Met Office in the Media: 16 February 2014, response by Professor Mat Collins and the Met Office

17 02 2014

An article by David Rose appeared yesterday in the Mail on Sunday entitled: ‘No, global warming did NOT cause the storms, says one of the Met Office’s most senior experts’

In it he says that Mat Collins, Professor in Climate Systems at Exeter University, ‘appears to contradict’ the report released by the Met Office last weekend and that he ‘declined to comment on his difference in opinion’ with one of the report’s authors, Dame Julia Slingo.

This is not the case and there is no disagreement.

The report by the Met Office states that “As yet, there is no definitive answer on the possible contribution of climate change to the recent storminess, rainfall amounts and the consequent flooding. This is in part due to the highly variable nature of UK weather and climate.”   This agrees with the latest IPCC Report that states: “Substantial uncertainty and thus low confidence remains in projecting changes in Northern Hemisphere storm tracks, especially for the North Atlantic basin.”

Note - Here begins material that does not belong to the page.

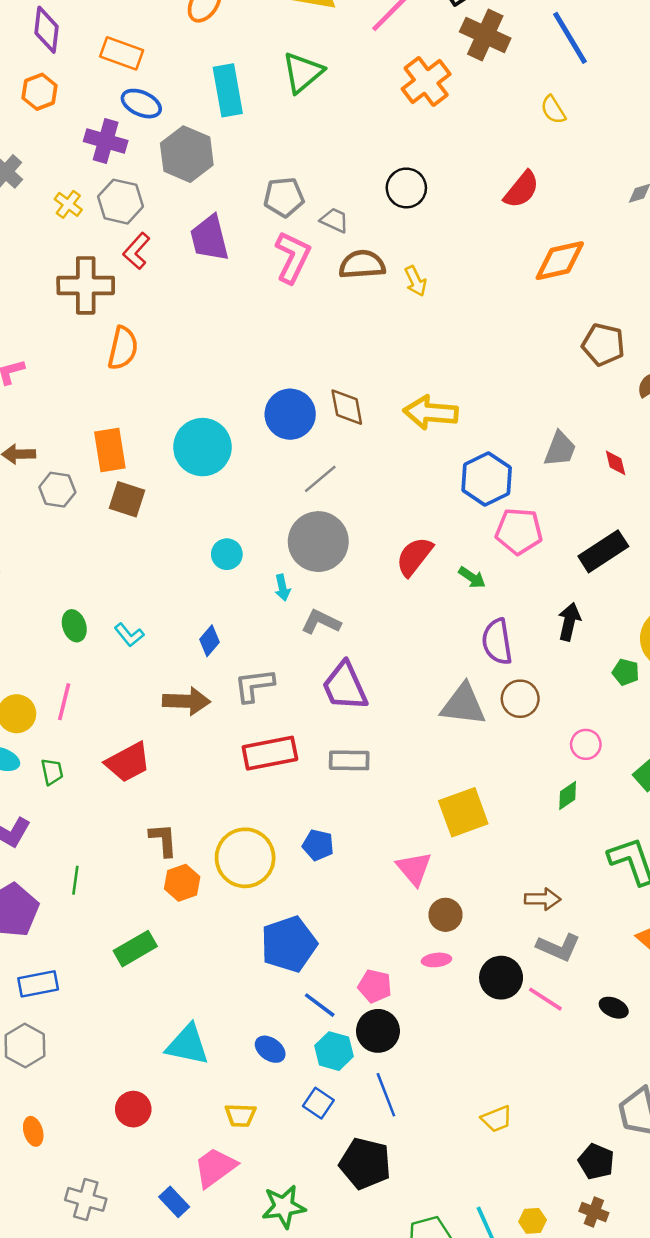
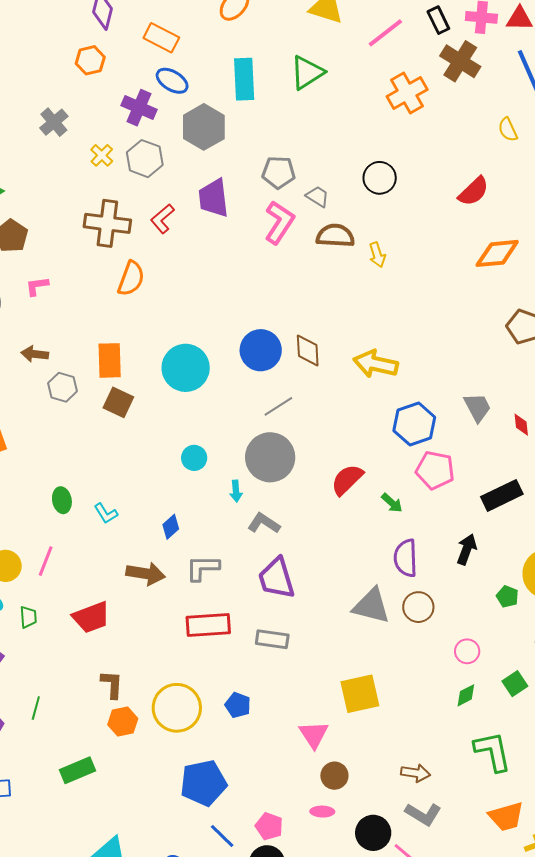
red L-shape: (136, 251) -> (162, 219), moved
gray trapezoid: (560, 449) -> (477, 407), turned -56
green diamond: (568, 796) -> (466, 695), moved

This is the basis for Prof Collins’ comment and means that we are not sure, yet, how the features that bring storms across the Atlantic to the UK – the jet-stream and storm track – might be impacted by climate change. As the Met Office report highlights for this year’s extreme conditions, there are many competing factors – from changes in the winds of the upper atmosphere to disturbed weather over Indonesia.

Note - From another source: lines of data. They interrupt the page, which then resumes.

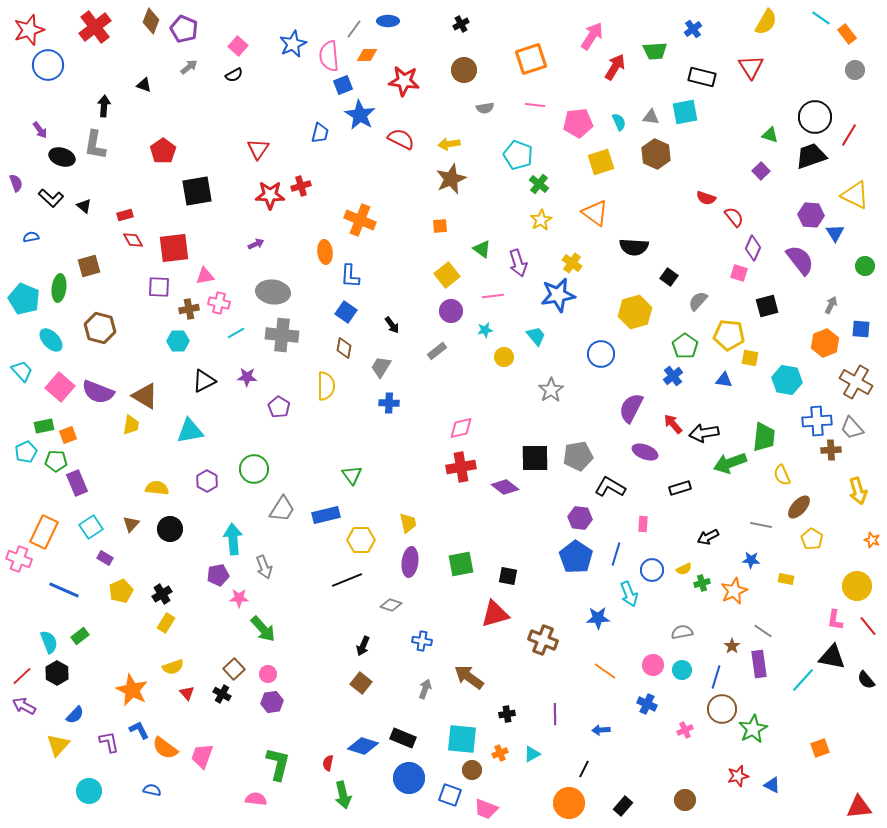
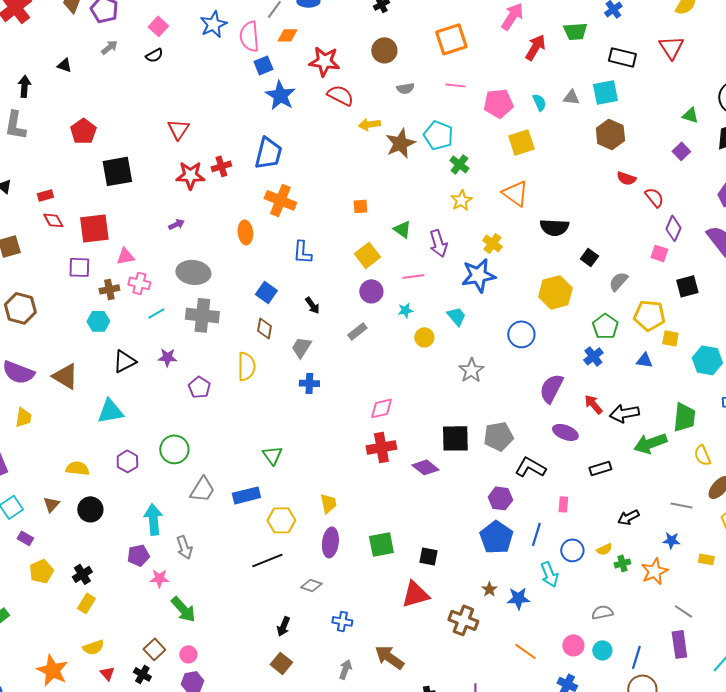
blue trapezoid: (320, 133) -> (268, 153), moved, size x1.6
red semicircle: (401, 139) -> (340, 95), moved
brown hexagon: (656, 154) -> (610, 134), moved
brown star: (451, 179) -> (400, 143), moved
blue L-shape: (350, 276) -> (302, 252), moved
yellow trapezoid: (131, 425) -> (23, 417), moved
brown star: (732, 646) -> (489, 589), moved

What the Met Office report – and indeed the IPCC – does say is that there is increasing evidence that extreme daily rainfall rates are becoming more intense. It is clear that global warming has led to an increase in moisture in the atmosphere – with about four per cent more moisture over the oceans than in the 1970s – which means that when conditions are favourable to the formation of storms there is a greater risk of intense rainfall. This is where climate change has a role to play in this year’s flooding.

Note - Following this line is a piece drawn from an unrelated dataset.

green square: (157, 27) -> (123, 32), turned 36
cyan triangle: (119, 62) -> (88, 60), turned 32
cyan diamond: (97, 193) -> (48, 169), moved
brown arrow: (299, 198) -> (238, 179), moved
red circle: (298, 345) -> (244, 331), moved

With respect to changes in storminess, the good news is that recent advances in climate science are starting to pay dividends. Improved spatial resolution in models – that means that they can model weather and climate in more spatial detail – is allowing the models to represent some of the key factors that drive regional weather patterns. As the Met Office report states ‘With a credible modelling system in place it should now be possible to perform scientifically robust assessments of changes in storminess, the degree to which they are related to natural variability and the degree to which there is a contribution from human-induced climate change.’